START THE INPUT

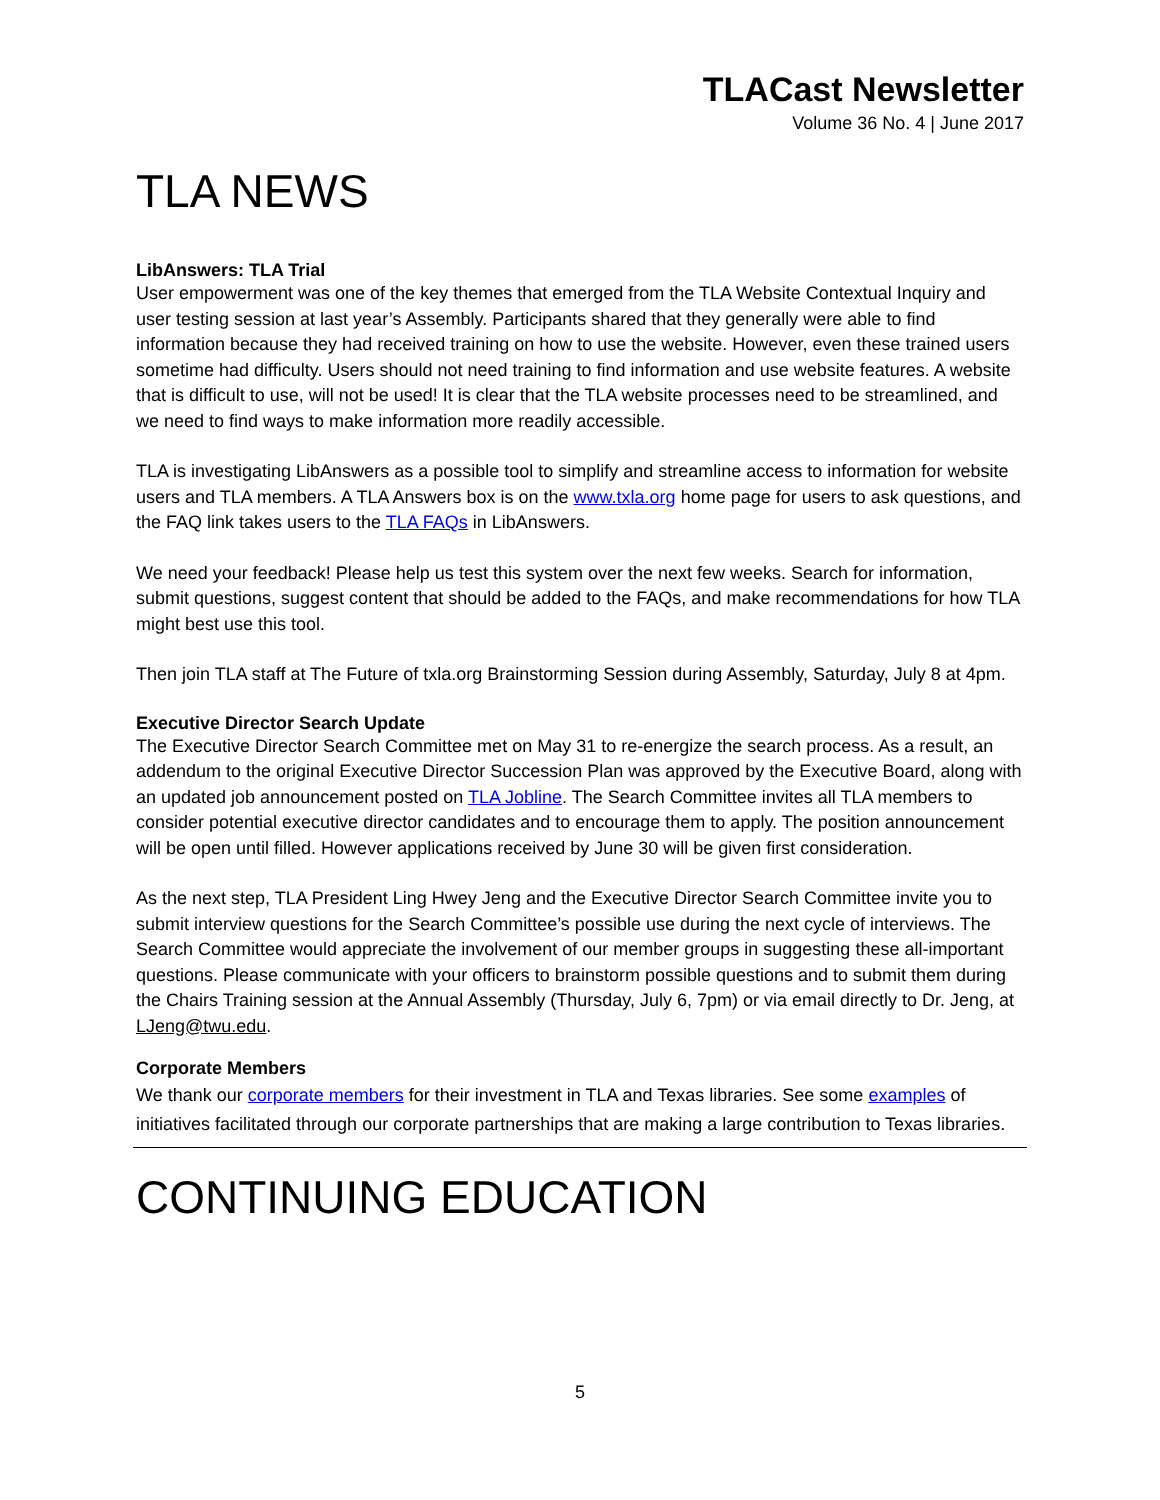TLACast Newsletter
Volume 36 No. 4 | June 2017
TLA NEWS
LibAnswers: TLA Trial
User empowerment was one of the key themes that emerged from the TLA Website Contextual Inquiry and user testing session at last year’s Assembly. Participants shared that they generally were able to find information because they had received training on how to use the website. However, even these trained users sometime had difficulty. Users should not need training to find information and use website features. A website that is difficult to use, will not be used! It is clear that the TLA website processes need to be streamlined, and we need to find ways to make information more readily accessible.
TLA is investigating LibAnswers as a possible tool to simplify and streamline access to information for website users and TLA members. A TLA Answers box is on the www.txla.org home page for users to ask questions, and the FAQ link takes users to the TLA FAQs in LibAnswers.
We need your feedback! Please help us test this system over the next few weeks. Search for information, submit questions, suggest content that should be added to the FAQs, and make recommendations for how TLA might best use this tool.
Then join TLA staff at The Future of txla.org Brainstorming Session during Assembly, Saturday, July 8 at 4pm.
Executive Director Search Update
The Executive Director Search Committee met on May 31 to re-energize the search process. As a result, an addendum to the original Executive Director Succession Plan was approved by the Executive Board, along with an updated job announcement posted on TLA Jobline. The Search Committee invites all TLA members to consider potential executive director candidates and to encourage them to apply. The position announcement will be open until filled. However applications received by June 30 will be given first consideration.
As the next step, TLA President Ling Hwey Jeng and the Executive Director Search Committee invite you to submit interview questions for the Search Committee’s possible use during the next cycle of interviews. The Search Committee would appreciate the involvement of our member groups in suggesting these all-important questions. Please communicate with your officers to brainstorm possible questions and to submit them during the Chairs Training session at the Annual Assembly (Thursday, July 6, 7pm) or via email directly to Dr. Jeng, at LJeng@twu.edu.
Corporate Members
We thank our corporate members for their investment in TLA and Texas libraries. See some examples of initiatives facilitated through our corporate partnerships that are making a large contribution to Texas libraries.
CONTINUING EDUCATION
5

END THE INPUT

* **YOUR ASSIGNMENT**: Word for word, repeat the lines of data above, omitting every picture.

* **SOLUTION FOR THIS EXERCISE**:
TLACast Newsletter
Volume 36 No. 4 | June 2017
TLA NEWS
LibAnswers: TLA Trial
User empowerment was one of the key themes that emerged from the TLA Website Contextual Inquiry and user testing session at last year’s Assembly. Participants shared that they generally were able to find information because they had received training on how to use the website. However, even these trained users sometime had difficulty. Users should not need training to find information and use website features. A website that is difficult to use, will not be used! It is clear that the TLA website processes need to be streamlined, and we need to find ways to make information more readily accessible.
TLA is investigating LibAnswers as a possible tool to simplify and streamline access to information for website users and TLA members. A TLA Answers box is on the www.txla.org home page for users to ask questions, and the FAQ link takes users to the TLA FAQs in LibAnswers.
We need your feedback! Please help us test this system over the next few weeks. Search for information, submit questions, suggest content that should be added to the FAQs, and make recommendations for how TLA might best use this tool.
Then join TLA staff at The Future of txla.org Brainstorming Session during Assembly, Saturday, July 8 at 4pm.
Executive Director Search Update
The Executive Director Search Committee met on May 31 to re-energize the search process. As a result, an addendum to the original Executive Director Succession Plan was approved by the Executive Board, along with an updated job announcement posted on TLA Jobline. The Search Committee invites all TLA members to consider potential executive director candidates and to encourage them to apply. The position announcement will be open until filled. However applications received by June 30 will be given first consideration.
As the next step, TLA President Ling Hwey Jeng and the Executive Director Search Committee invite you to submit interview questions for the Search Committee’s possible use during the next cycle of interviews. The Search Committee would appreciate the involvement of our member groups in suggesting these all-important questions. Please communicate with your officers to brainstorm possible questions and to submit them during the Chairs Training session at the Annual Assembly (Thursday, July 6, 7pm) or via email directly to Dr. Jeng, at LJeng@twu.edu.
Corporate Members
We thank our corporate members for their investment in TLA and Texas libraries. See some examples of initiatives facilitated through our corporate partnerships that are making a large contribution to Texas libraries.
CONTINUING EDUCATION
5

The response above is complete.